How to complete this task
Print every one of the rows below word for word, leaving the pictures out.

Start of Block

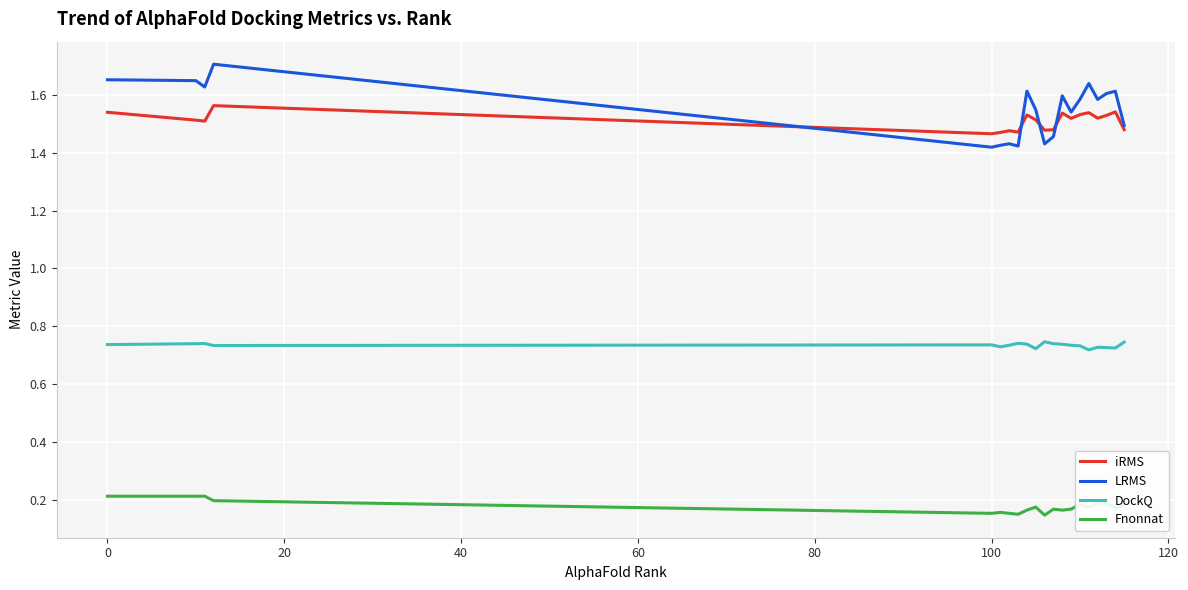

What are all the series names shown in the legend?

iRMS, LRMS, DockQ, Fnonnat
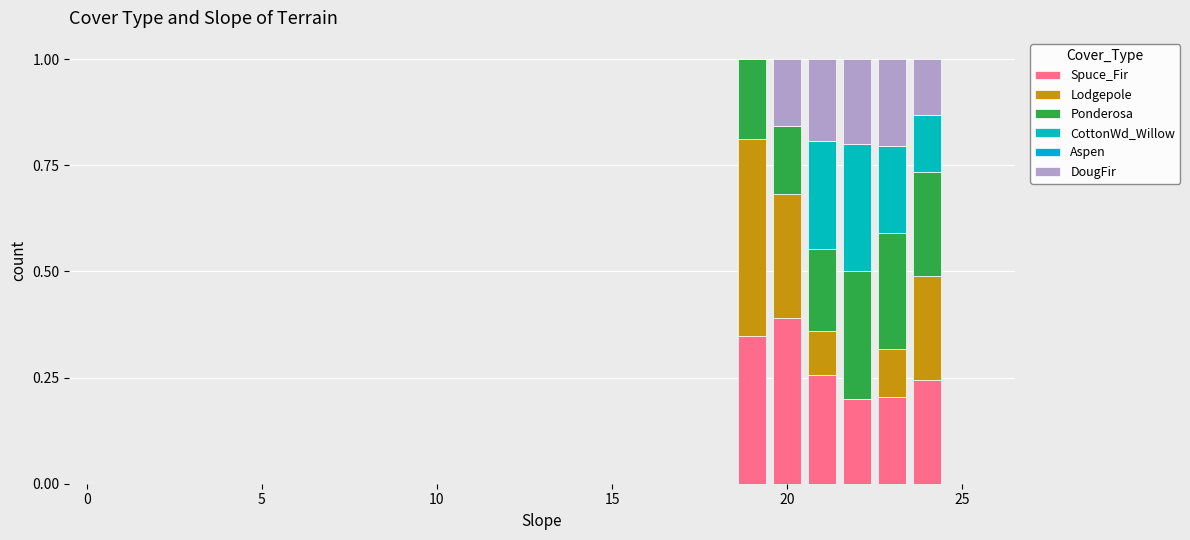

At which category is the sum across all series the highest?

24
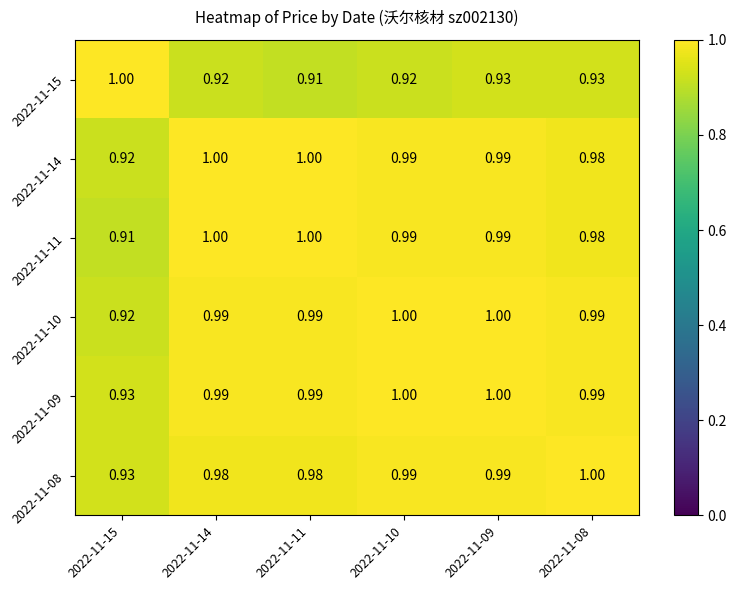

Is the value of 2022-11-15 at 2022-11-10 greater than the value of 2022-11-09 at 2022-11-09?

No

End of Block

Answer to this task
What are all the series names shown in the legend?

iRMS, LRMS, DockQ, Fnonnat

At which category is the sum across all series the highest?

24

Is the value of 2022-11-15 at 2022-11-10 greater than the value of 2022-11-09 at 2022-11-09?

No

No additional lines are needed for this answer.